Dataset entries
☆ ☆ ☆ ☆
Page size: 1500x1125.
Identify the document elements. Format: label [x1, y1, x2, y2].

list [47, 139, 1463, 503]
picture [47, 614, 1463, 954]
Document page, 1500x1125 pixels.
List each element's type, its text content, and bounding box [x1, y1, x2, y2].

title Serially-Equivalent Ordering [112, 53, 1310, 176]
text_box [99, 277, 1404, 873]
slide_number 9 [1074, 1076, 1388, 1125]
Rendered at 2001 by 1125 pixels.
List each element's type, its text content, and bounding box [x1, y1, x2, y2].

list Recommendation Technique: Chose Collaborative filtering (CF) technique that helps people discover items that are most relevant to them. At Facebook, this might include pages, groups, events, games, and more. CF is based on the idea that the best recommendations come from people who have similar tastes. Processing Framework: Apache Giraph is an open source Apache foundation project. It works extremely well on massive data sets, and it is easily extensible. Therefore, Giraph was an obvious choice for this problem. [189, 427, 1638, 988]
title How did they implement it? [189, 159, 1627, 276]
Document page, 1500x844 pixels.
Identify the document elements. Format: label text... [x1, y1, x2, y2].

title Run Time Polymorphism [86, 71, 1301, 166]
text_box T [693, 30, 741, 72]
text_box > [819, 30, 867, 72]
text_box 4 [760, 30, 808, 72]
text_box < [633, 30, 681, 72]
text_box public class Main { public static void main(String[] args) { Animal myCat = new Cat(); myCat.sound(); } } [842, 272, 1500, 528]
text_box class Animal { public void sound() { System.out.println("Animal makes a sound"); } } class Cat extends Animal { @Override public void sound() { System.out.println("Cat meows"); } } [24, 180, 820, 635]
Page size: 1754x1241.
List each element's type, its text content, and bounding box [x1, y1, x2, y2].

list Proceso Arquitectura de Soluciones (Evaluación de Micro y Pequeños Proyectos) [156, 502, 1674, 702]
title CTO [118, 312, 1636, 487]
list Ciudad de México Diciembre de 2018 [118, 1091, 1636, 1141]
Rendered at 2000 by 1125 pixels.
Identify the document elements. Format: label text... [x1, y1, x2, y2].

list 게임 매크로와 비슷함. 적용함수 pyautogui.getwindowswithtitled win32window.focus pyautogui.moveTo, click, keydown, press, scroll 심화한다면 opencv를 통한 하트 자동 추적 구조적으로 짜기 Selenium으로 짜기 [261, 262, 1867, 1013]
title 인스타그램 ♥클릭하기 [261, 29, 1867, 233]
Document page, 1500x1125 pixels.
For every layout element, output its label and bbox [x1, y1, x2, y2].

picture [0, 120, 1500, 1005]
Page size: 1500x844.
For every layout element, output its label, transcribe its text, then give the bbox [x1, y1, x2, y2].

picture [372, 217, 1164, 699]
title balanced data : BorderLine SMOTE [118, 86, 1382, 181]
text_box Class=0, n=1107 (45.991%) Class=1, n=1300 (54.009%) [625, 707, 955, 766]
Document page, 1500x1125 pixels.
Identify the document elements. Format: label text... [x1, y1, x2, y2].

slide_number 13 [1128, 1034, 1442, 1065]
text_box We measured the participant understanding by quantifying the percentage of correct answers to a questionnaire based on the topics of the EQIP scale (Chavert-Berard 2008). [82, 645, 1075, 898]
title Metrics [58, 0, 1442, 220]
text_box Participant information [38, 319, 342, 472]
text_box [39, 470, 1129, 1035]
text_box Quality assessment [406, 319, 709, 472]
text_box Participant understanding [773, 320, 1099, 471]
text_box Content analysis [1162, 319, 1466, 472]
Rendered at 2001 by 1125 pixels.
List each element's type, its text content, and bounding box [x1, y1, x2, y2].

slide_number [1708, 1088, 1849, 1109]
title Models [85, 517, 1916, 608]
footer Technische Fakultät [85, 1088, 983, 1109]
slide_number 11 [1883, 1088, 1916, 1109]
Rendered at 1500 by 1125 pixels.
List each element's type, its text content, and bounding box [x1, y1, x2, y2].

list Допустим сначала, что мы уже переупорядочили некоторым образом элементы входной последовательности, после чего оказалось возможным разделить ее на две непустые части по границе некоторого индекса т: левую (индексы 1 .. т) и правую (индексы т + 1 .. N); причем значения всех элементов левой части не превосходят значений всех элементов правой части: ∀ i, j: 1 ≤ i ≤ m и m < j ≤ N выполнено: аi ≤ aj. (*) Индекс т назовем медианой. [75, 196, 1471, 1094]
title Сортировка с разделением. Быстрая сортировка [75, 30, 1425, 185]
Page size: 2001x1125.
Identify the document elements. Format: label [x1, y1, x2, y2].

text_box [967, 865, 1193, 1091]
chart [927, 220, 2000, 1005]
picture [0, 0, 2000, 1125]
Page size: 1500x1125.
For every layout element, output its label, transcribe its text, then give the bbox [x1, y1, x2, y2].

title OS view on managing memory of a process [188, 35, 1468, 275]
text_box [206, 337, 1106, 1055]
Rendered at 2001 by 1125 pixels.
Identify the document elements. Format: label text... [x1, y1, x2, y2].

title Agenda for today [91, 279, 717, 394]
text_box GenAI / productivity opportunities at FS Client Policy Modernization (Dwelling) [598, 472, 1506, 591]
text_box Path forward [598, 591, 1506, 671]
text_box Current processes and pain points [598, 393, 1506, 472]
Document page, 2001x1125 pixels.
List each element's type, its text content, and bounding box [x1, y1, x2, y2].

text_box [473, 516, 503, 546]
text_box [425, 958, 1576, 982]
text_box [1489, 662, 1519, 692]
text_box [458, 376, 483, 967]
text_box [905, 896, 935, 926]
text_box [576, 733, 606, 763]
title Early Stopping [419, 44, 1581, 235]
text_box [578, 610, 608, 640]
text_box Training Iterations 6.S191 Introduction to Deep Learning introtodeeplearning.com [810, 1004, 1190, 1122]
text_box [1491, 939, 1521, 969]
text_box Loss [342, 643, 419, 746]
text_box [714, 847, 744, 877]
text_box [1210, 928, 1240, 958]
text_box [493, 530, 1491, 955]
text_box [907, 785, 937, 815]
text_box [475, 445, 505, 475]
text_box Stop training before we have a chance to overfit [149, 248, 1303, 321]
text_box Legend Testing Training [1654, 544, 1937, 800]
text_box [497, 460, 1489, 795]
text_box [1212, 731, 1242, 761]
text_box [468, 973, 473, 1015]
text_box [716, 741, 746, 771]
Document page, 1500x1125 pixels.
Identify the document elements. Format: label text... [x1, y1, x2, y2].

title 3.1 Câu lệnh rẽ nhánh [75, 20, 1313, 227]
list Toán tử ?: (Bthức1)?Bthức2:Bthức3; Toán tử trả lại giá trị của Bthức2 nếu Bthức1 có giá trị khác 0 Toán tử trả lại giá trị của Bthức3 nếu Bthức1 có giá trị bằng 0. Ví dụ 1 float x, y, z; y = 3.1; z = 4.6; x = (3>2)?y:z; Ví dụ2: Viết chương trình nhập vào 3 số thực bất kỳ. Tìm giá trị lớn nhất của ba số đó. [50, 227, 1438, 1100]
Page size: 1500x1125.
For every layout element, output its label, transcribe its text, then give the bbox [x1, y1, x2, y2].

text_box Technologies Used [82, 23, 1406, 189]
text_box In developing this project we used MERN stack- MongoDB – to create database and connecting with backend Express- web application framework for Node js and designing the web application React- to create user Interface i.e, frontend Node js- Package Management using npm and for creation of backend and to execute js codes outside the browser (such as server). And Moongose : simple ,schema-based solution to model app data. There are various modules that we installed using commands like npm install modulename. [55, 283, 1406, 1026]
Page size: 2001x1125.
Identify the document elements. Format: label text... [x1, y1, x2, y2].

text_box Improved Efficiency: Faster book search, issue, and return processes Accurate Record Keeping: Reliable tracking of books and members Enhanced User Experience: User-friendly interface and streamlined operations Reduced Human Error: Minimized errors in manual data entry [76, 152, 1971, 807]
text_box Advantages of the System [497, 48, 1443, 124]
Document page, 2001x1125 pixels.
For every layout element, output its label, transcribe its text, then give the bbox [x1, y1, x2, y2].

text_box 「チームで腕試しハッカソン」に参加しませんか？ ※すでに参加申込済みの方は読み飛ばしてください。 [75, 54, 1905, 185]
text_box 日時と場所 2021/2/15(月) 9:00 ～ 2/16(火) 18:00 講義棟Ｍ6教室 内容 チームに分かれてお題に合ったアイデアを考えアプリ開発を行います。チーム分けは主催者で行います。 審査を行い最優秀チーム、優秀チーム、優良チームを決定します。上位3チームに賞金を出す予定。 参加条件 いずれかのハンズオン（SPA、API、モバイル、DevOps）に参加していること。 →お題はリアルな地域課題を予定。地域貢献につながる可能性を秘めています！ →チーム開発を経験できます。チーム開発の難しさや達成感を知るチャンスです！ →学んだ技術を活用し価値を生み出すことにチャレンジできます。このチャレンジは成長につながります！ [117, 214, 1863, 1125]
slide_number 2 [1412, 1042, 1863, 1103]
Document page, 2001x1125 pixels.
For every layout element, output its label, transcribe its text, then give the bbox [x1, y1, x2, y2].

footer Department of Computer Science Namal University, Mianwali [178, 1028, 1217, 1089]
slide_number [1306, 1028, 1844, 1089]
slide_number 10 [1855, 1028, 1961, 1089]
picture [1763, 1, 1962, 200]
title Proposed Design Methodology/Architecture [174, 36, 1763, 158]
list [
☆ ☆ ☆ ☆
* _Work instructions_
What is asked for is an exact copy of the lines above from the one containing "Page size: 1500x844." through the one containing "Rendered at 1500 by 1125 pixels.", and only those.

* _Answer to the problem_
Page size: 1500x844.
For every layout element, output its label, transcribe its text, then give the bbox [x1, y1, x2, y2].

picture [372, 217, 1164, 699]
title balanced data : BorderLine SMOTE [118, 86, 1382, 181]
text_box Class=0, n=1107 (45.991%) Class=1, n=1300 (54.009%) [625, 707, 955, 766]
Document page, 1500x1125 pixels.
Identify the document elements. Format: label text... [x1, y1, x2, y2].

slide_number 13 [1128, 1034, 1442, 1065]
text_box We measured the participant understanding by quantifying the percentage of correct answers to a questionnaire based on the topics of the EQIP scale (Chavert-Berard 2008). [82, 645, 1075, 898]
title Metrics [58, 0, 1442, 220]
text_box Participant information [38, 319, 342, 472]
text_box [39, 470, 1129, 1035]
text_box Quality assessment [406, 319, 709, 472]
text_box Participant understanding [773, 320, 1099, 471]
text_box Content analysis [1162, 319, 1466, 472]
Rendered at 2001 by 1125 pixels.
List each element's type, its text content, and bounding box [x1, y1, x2, y2].

slide_number [1708, 1088, 1849, 1109]
title Models [85, 517, 1916, 608]
footer Technische Fakultät [85, 1088, 983, 1109]
slide_number 11 [1883, 1088, 1916, 1109]
Rendered at 1500 by 1125 pixels.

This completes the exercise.